I've shared here Chuck Wendig's lengthy, 'comments closed', blog post in response to the latest mass shooting in the US, because it's the best piece of writing on the subject of men and guns and power and patriarchy I have ever read.
I want to add by a man because men almost never write on this subject and I've read (and perhaps written) so many well researched essays by women expressing the same basic sentiment that Chuck espouses: namely, that the problem of violence and men is essentially one of a world-wide, culturally corrupt ideal of masculinity that begins with the telling of men -- heterosexual and particularly white men -- that they are special and better, divinely ordained first beings. Chiefly, this superiority is positioned against women, the inferior second sex, and by extension gay men, who are denigrated for being 'like women': emotional, weak, 'deformed men', to use Aristotle's description of women.
But I'm not adding this because I appreciate that it is both more difficult and more important for a man from this privileged 'special' group to express this sentiment and say, both, that it is wrong and dangerous for men and women alike to assume that men are better, as well as right and empowering for men and women alike to admit that we - (white heterosexual) men - are not special.

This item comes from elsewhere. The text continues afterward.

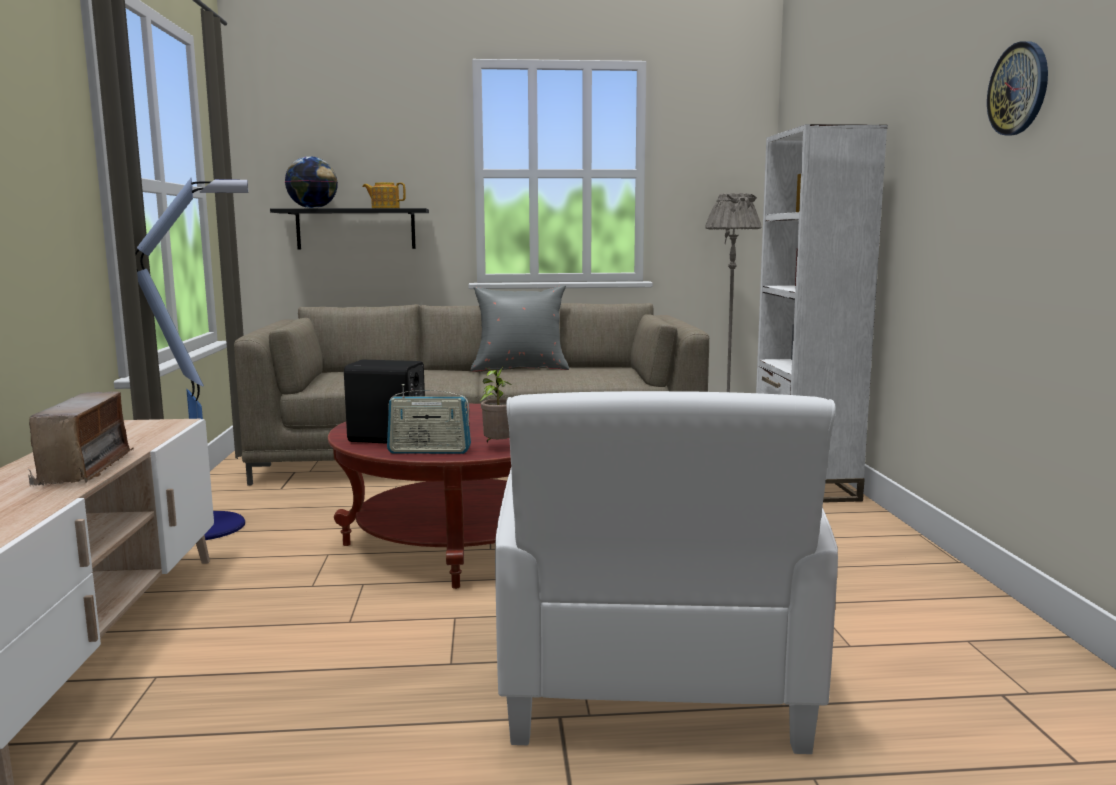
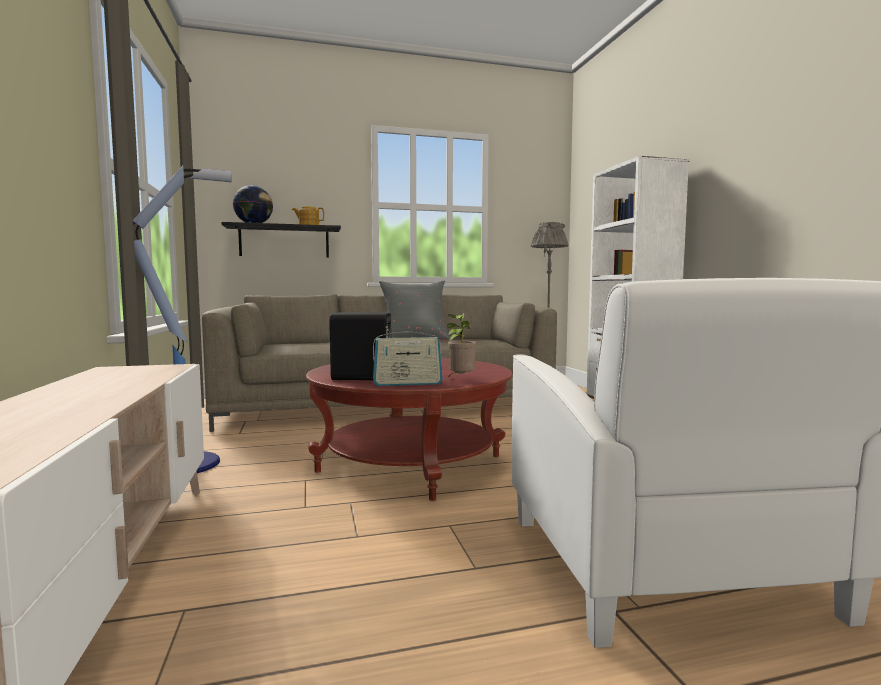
camera: 10 degrees left, 5 degrees down
(86, 468) = (105, 396): radio -> none
(1019, 89) = (826, 112): wall clock -> none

God is not a heterosexual man, Muslim, Christian, Jewish or whatever other name and frame you give 'Him'. God is gay. God has a vagina. God has balls. God has fur and leaves. The one thing 'God' doesn't have is a gun or any other man-made macho weapon of destruction, including the fist clenched in anger.
All babies make fists. All babies cry. One action is not masculine, the other feminine, neither expresses strength or weakness. They are merely natural and equal ways that human beings express emotion. Ironically, perhaps, the baby fist tends to express insecurity and the baby tears frustration and anger, at least some of the time.
All babies smile and all loving parents celebrate that first smile which occurs very early on in life. The challenge is to sustain that celebration into adulthood.
We are all frustrated, angry and insecure and we are all capable of joy. Beyond our individual quirks of character, we humans are all essentially the same, and that which says we are essentially different corrupts, weakens, angers and ultimately destroys us all. If we are ever going to learn to live together without violence and hate we need to go back to the beginning and undo that first mistake of thinking one group of people more special than and fundamentally different to any other group.
Thank you Chuck for taking us back to the beginning and for not making this mass killing about religion or terrorism or even homophobia, but instead the cultural construction and corruption of masculinity. Awo-men to that.